### Problem to work on
Could you reproduce every line of the records below word for word?

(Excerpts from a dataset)

=-=-=-=-=

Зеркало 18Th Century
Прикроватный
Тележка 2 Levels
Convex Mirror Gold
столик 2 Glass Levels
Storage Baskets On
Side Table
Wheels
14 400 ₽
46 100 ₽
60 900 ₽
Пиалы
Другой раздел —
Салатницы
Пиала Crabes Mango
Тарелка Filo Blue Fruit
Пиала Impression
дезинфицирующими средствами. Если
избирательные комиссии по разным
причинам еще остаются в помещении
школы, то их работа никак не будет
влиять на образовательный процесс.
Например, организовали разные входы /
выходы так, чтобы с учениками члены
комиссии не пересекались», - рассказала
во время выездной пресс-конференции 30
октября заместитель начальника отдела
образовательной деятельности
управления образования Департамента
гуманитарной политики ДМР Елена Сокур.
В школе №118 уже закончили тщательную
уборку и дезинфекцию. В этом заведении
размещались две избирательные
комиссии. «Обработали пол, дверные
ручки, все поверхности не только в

=-=-=-=-=

### Answer box
Зеркало 18Th Century
Прикроватный
Тележка 2 Levels
Convex Mirror Gold
столик 2 Glass Levels
Storage Baskets On
Side Table
Wheels
14 400 ₽
46 100 ₽
60 900 ₽
Пиалы
Другой раздел —
Салатницы
Пиала Crabes Mango
Тарелка Filo Blue Fruit
Пиала Impression
дезинфицирующими средствами. Если
избирательные комиссии по разным
причинам еще остаются в помещении
школы, то их работа никак не будет
влиять на образовательный процесс.
Например, организовали разные входы /
выходы так, чтобы с учениками члены
комиссии не пересекались», - рассказала
во время выездной пресс-конференции 30
октября заместитель начальника отдела
образовательной деятельности
управления образования Департамента
гуманитарной политики ДМР Елена Сокур.
В школе №118 уже закончили тщательную
уборку и дезинфекцию. В этом заведении
размещались две избирательные
комиссии. «Обработали пол, дверные
ручки, все поверхности не только в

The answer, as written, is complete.